Activity:
In the text on Angola's exploration strategy, what petroleum income tax rate will national oil companies pay under the July 2020 cut?

Text block:

▼

Angola: Adapting A New Exploration Strategy
*This article will be published in the upcoming AES: Angola COVID-19 Impact Report
To accommodate current constraints by COVID-19, the National Agency of Oil, Gas and Biofuels (ANPG) has adjusted its timeline for the 2020 oil and gas licensing round, as well as proposed a revised hydrocarbon strategy targeting local participation and frontier exploration.
The 2020 oil and gas licensing round is set to put three blocks in the Lower Congo basin and six blocks in the Kwanza basin on offer. While the announcement of the launch of the public tender was initially intended for the end of May 2020, the round is now planned for the fourth quarter of this year, with the award of licenses tentatively set for March 2021.
Data packages are currently available for the nine blocks, and the ANPG has been vocal about incentivizing local companies to participate. In July 2020, the Government reduced the petroleum income tax for national oil companies from 50% to 30% for production sharing contracts in the onshore basins of the Lower Congo and Kwanza. In addition, local companies will not be mandated to pay signature bonuses, nor finance corporate social responsibility projects.
Earlier in July this month, the ANPG also proposed a revised, comprehensive strategy for hydrocarbon exploration, which will be approved by the government following review by the Council of Ministers. The proposed strategy seeks to optimize Angola’s hydrocarbon exploration between 2020- 2025 through the analysis of the country’s full hydrocarbon potential, specifically within its onshore interior basins and offshore maritime platforms.
In attendance of the presentation of the strategy was Minister of Mineral Resources, Oil and Gas, H.E. Diamantino Azevedo, Secretary of State for Petroleum, H.E. José Barroso and President of the Board of Directors of the ANPG H.E. Paulino Jerónimo.
This reviewed approach comes on the heels of Angola’s 2019-2025 licensing strategy released last year, which sought to incentivize upstream investment through the allocation of 55 blocks across six years, with an emphasis on marginal field development.

▲

Information:
▼

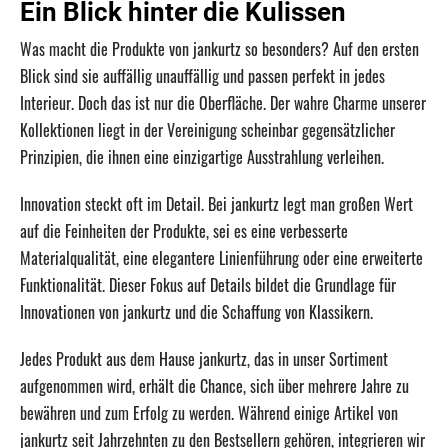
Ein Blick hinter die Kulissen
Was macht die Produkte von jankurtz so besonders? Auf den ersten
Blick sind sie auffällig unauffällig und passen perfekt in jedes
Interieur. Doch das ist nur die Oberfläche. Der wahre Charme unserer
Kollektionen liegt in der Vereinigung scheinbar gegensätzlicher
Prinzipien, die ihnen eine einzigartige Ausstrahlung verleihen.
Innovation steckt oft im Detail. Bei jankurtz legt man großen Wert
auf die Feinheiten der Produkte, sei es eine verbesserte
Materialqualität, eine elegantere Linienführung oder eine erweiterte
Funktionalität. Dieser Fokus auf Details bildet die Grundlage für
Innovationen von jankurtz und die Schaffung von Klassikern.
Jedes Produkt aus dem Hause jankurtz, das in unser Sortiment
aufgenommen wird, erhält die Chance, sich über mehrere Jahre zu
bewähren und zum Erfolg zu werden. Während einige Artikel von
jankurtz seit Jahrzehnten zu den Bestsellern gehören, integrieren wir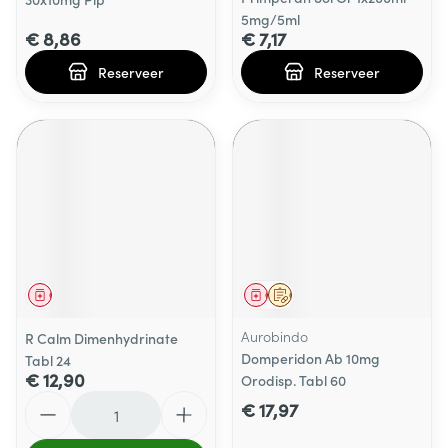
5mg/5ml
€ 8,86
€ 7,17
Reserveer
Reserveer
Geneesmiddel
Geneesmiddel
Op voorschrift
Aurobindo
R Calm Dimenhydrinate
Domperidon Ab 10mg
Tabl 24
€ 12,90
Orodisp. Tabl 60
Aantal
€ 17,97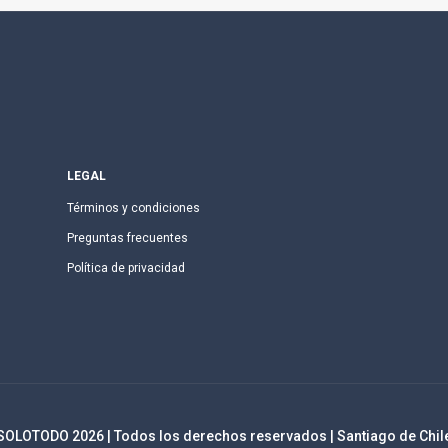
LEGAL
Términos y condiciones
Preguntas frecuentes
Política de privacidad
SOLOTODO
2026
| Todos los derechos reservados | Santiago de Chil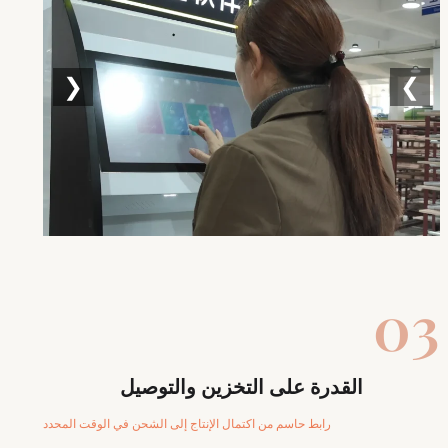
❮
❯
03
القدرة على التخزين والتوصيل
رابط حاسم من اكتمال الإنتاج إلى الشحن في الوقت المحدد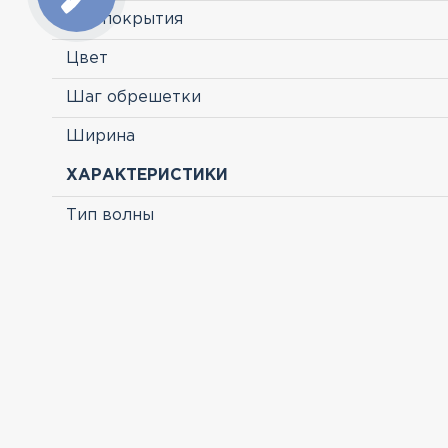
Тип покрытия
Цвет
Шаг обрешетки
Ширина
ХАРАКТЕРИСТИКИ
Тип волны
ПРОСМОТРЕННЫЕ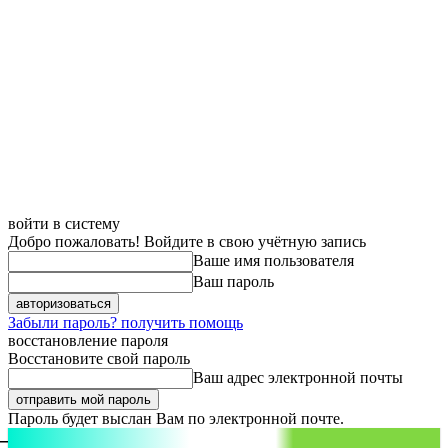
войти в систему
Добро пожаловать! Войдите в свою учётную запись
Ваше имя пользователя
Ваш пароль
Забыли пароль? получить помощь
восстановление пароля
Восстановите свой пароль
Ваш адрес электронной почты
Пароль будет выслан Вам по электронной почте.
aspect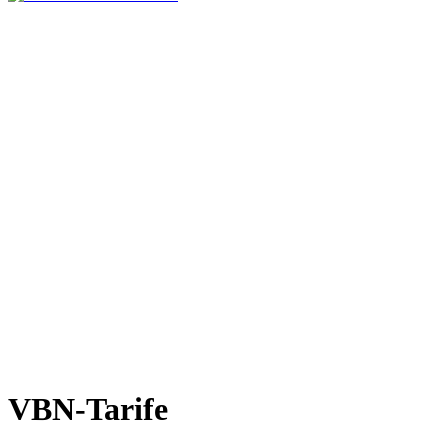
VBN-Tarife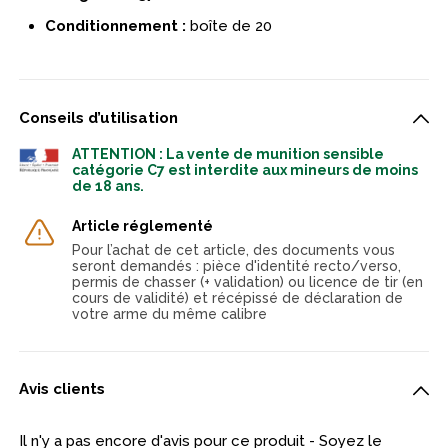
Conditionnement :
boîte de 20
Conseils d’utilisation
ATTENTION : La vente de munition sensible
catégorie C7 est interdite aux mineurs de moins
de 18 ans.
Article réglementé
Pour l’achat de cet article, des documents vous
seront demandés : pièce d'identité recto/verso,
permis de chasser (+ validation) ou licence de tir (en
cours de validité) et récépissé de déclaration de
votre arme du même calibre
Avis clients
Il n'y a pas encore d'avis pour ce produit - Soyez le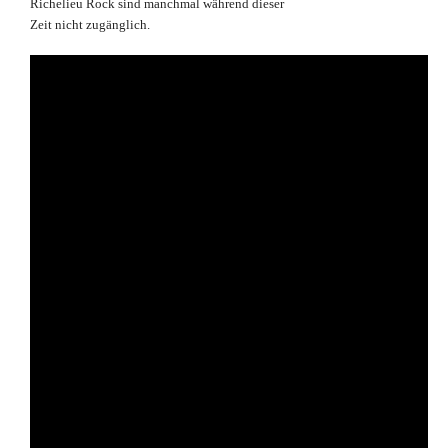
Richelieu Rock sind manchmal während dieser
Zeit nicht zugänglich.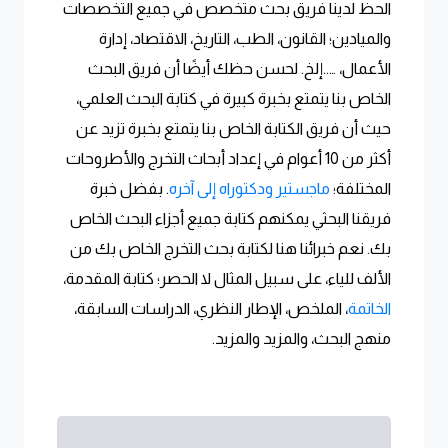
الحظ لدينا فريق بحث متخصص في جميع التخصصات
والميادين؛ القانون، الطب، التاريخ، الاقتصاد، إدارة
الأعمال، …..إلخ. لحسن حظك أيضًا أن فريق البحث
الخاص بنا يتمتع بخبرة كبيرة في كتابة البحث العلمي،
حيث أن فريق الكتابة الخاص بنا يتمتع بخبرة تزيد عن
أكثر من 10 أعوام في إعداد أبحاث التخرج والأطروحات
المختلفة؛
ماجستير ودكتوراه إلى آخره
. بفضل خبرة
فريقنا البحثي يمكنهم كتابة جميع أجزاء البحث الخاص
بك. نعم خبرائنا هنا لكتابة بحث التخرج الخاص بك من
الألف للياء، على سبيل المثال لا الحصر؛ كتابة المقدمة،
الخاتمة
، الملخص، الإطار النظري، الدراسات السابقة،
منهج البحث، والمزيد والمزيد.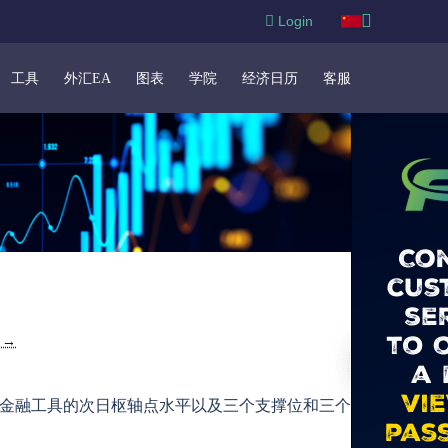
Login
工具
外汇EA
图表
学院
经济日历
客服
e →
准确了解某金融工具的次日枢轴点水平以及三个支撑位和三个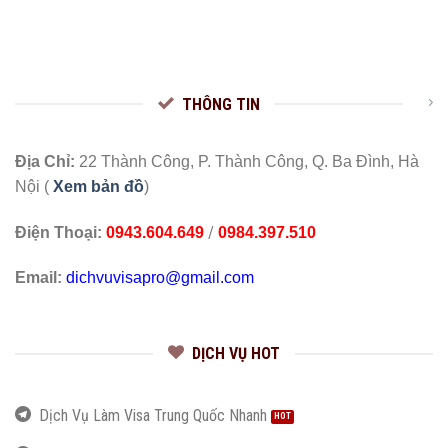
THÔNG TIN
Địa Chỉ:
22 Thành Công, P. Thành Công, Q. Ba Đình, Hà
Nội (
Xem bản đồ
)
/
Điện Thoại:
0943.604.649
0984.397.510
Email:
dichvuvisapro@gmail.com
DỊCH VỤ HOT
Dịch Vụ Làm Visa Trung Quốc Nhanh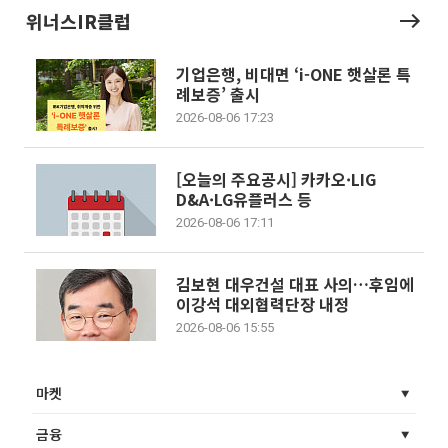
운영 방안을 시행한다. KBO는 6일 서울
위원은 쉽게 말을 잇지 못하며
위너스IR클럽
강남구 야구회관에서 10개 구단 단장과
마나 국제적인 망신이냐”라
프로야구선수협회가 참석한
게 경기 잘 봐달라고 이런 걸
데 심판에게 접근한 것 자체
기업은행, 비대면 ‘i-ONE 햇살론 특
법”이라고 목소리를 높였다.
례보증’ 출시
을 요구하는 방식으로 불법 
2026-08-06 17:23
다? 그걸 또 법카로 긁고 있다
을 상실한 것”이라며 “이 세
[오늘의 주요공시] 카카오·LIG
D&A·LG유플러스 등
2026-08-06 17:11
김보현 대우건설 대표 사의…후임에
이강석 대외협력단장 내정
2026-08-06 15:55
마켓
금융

▲
▼

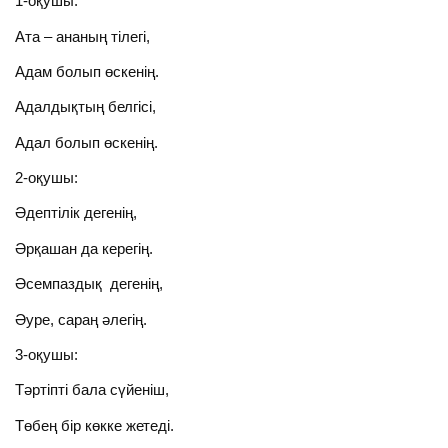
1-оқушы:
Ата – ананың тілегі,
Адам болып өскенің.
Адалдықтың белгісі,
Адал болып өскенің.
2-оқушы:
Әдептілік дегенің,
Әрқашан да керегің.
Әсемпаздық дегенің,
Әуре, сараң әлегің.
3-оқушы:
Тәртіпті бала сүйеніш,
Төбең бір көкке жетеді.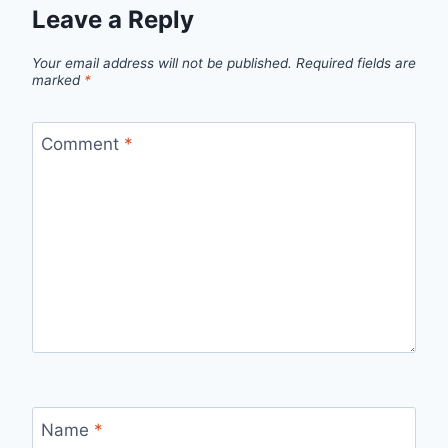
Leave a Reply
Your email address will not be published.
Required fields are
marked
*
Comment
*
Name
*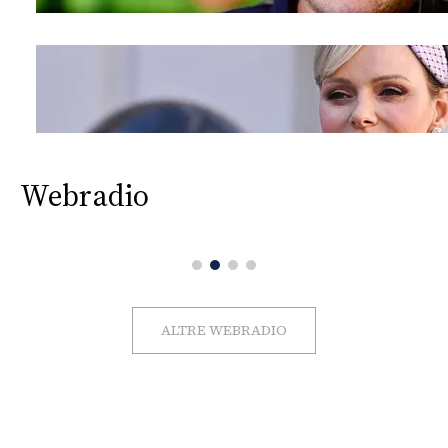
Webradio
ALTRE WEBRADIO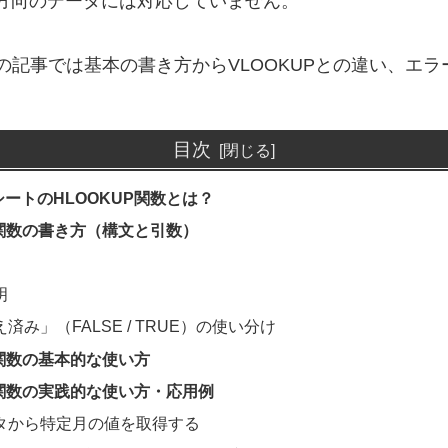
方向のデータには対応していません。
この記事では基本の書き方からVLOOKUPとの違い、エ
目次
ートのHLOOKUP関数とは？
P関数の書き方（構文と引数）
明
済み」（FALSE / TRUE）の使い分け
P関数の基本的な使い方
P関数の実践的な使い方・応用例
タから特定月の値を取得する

▲

Result for this task:
30%, down from 50%, for production sharing contracts in the onshore Lower Congo and Kwanza basins.